Eight wins out of nine in all competitions, 146 points in December already in three games and a clear game-plan under the leadership of bullish head coach Richard Cockerill have also left black and red supporters quietly confident ahead of the first all-Scottish clash of three this term.
“Compared to last December, it feels like a new club, it is like night and day,” said McInally, who signed a new deal last month.
“Everyone is working harder and the standards are higher and I just feel like we have got a good foundation now to grow this club from.
“It is part of the reason I decided to stay for another two years and I am very confident we are really starting to grow.
“We take confidence from the recent London Irish and Krasny Yar results, we have been short on confidence the last couple of years so those wins were good for us and our young players in particular who backed themselves and now feel ready to play regularly at this level.
“I think we have shown a harder edge over the last couple of years with some physical performances. We perhaps do need to be more devilish and the top teams in the Pro14 league are a bit more ‘bullyish’ at times and that is where we need to get to.
“However, where we are this year compared to where we were at this time last year is great – and we can certainly get better.”
As well as an upturn in fortunes for Edinburgh since last December, McInally’s game has come on leaps and bounds since then to the point that the 27-year-old was one of Scotland’s standout players in the autumn.
“I just feel more comfortable at hooker now, it is not new anymore – throwing in, the scrum – I am used to them,” the former back-row said.
“My scrummaging has improved as has my problem solving. When there was a problem in the scrum in the early years [he switched to hooker from back-row in 2013] I wasn’t sure what was going on, I would just know that we were going backwards and my face was getting dragged in the mud.
“Now Richard Cockerill has helped a lot with that in terms of working with my two props to change things, so the problem solving is better.
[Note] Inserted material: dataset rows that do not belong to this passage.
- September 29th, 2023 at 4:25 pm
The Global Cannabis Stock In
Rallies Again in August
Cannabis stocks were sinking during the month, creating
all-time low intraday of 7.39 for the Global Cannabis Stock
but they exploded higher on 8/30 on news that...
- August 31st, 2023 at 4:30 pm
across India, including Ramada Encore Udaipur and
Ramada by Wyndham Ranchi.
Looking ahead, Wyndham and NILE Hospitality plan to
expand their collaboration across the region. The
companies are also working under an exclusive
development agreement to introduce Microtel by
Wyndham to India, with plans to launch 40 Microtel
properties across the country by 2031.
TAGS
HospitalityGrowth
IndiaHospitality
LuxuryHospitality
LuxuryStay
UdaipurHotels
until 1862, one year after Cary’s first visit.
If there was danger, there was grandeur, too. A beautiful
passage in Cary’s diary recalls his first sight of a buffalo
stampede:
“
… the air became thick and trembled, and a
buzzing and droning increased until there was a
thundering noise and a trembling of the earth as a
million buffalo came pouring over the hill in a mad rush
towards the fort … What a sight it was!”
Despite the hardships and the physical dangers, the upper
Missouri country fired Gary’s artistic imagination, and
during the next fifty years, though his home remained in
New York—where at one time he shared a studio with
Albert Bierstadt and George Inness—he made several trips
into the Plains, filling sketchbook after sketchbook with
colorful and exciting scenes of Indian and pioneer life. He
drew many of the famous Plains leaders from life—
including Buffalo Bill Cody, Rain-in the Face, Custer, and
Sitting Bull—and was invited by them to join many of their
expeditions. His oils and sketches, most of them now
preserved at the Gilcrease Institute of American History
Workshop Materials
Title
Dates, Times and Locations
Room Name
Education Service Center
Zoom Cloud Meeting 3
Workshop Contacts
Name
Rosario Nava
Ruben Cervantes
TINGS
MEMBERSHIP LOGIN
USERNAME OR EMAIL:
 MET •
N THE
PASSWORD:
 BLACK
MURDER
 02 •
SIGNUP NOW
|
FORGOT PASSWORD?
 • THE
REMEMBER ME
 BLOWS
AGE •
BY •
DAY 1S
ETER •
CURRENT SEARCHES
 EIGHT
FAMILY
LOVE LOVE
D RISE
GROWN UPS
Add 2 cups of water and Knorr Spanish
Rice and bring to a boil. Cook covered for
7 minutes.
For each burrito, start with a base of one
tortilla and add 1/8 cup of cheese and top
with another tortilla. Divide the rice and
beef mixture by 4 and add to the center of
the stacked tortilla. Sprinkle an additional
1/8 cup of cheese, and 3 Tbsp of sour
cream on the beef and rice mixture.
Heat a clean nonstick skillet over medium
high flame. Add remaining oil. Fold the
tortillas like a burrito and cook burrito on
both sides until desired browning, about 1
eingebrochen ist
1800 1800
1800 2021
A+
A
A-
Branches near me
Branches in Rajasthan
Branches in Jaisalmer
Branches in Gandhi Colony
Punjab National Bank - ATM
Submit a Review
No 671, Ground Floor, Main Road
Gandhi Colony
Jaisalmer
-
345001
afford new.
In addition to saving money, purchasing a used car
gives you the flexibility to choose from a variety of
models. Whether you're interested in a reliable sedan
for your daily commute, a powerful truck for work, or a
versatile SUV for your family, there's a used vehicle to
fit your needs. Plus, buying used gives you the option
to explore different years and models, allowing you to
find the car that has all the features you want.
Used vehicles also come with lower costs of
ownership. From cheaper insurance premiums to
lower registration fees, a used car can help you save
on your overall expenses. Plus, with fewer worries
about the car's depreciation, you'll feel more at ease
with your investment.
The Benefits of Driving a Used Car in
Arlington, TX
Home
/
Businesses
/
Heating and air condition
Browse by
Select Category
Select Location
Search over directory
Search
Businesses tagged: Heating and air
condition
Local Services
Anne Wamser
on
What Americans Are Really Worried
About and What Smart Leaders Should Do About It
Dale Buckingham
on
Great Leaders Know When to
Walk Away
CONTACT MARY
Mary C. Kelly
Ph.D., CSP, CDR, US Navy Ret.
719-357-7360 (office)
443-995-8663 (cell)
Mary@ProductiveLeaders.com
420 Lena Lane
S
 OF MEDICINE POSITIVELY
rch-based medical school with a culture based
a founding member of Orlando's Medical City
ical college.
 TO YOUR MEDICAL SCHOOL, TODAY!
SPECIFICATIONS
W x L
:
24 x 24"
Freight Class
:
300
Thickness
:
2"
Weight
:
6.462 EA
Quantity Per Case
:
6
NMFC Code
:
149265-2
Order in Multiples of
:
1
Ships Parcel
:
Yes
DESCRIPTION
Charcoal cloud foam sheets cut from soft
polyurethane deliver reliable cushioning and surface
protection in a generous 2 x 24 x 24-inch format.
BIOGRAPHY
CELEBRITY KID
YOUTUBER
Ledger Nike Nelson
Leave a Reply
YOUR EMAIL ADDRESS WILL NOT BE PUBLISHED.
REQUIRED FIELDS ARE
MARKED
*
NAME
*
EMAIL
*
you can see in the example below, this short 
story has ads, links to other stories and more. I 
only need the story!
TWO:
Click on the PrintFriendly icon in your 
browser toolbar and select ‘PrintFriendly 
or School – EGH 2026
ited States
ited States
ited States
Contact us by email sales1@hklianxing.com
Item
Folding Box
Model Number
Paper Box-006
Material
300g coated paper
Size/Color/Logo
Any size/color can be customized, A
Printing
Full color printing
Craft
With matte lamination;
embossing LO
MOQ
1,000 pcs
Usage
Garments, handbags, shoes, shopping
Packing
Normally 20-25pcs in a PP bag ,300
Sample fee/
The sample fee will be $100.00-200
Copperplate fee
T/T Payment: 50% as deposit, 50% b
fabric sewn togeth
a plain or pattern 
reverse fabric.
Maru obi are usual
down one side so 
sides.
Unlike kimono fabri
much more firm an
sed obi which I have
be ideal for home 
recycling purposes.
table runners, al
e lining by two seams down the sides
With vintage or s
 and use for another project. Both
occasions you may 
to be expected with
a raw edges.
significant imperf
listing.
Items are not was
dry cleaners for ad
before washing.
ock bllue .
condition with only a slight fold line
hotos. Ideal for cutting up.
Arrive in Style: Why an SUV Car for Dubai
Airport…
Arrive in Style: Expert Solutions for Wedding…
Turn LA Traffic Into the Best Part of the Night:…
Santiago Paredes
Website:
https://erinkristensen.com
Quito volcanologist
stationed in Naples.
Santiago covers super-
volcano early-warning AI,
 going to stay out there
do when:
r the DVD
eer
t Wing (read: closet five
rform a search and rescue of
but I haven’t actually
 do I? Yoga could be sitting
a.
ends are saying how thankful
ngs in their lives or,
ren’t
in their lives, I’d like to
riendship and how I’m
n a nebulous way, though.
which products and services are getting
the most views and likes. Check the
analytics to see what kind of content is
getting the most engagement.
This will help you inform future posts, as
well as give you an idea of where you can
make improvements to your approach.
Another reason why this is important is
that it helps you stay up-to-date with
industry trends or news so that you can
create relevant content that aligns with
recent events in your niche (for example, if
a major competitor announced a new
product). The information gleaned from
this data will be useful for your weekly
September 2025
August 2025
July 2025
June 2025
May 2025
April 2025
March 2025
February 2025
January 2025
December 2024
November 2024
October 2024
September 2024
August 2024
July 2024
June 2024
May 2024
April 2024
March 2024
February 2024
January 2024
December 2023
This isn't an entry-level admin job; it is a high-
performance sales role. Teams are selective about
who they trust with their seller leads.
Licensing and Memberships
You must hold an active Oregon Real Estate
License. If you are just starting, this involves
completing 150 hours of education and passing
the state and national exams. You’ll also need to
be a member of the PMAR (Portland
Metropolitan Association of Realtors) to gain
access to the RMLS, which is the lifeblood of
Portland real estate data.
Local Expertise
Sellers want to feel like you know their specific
“I was always told that it would take time, but looking back I now know I needed all the experiences I have had at hooker, good and bad, to get me where I am.”
When big derby matches come along we always talk about ‘battles within the battle’ and certainly it will be fascinating to see McInally go up against Glasgow’s Fraser Brown, the man desperate to get his Scotland jersey back come the Six Nations.
“Fraser is a brilliant player, but look I try not to get caught up too much in individual battles, you are desperate to go out there and be better than your opposite man no matter who it is,” said McInally.
“At training this week it has been more about getting the detail right, in these big derby games the emotion just comes.
“I have respect for him, he only came back last week for Glasgow so he will be raring to go.
“He always led well from the front [when they played together for the Scotland under-20s] and spoke well and our careers have moved along at a similar pace.”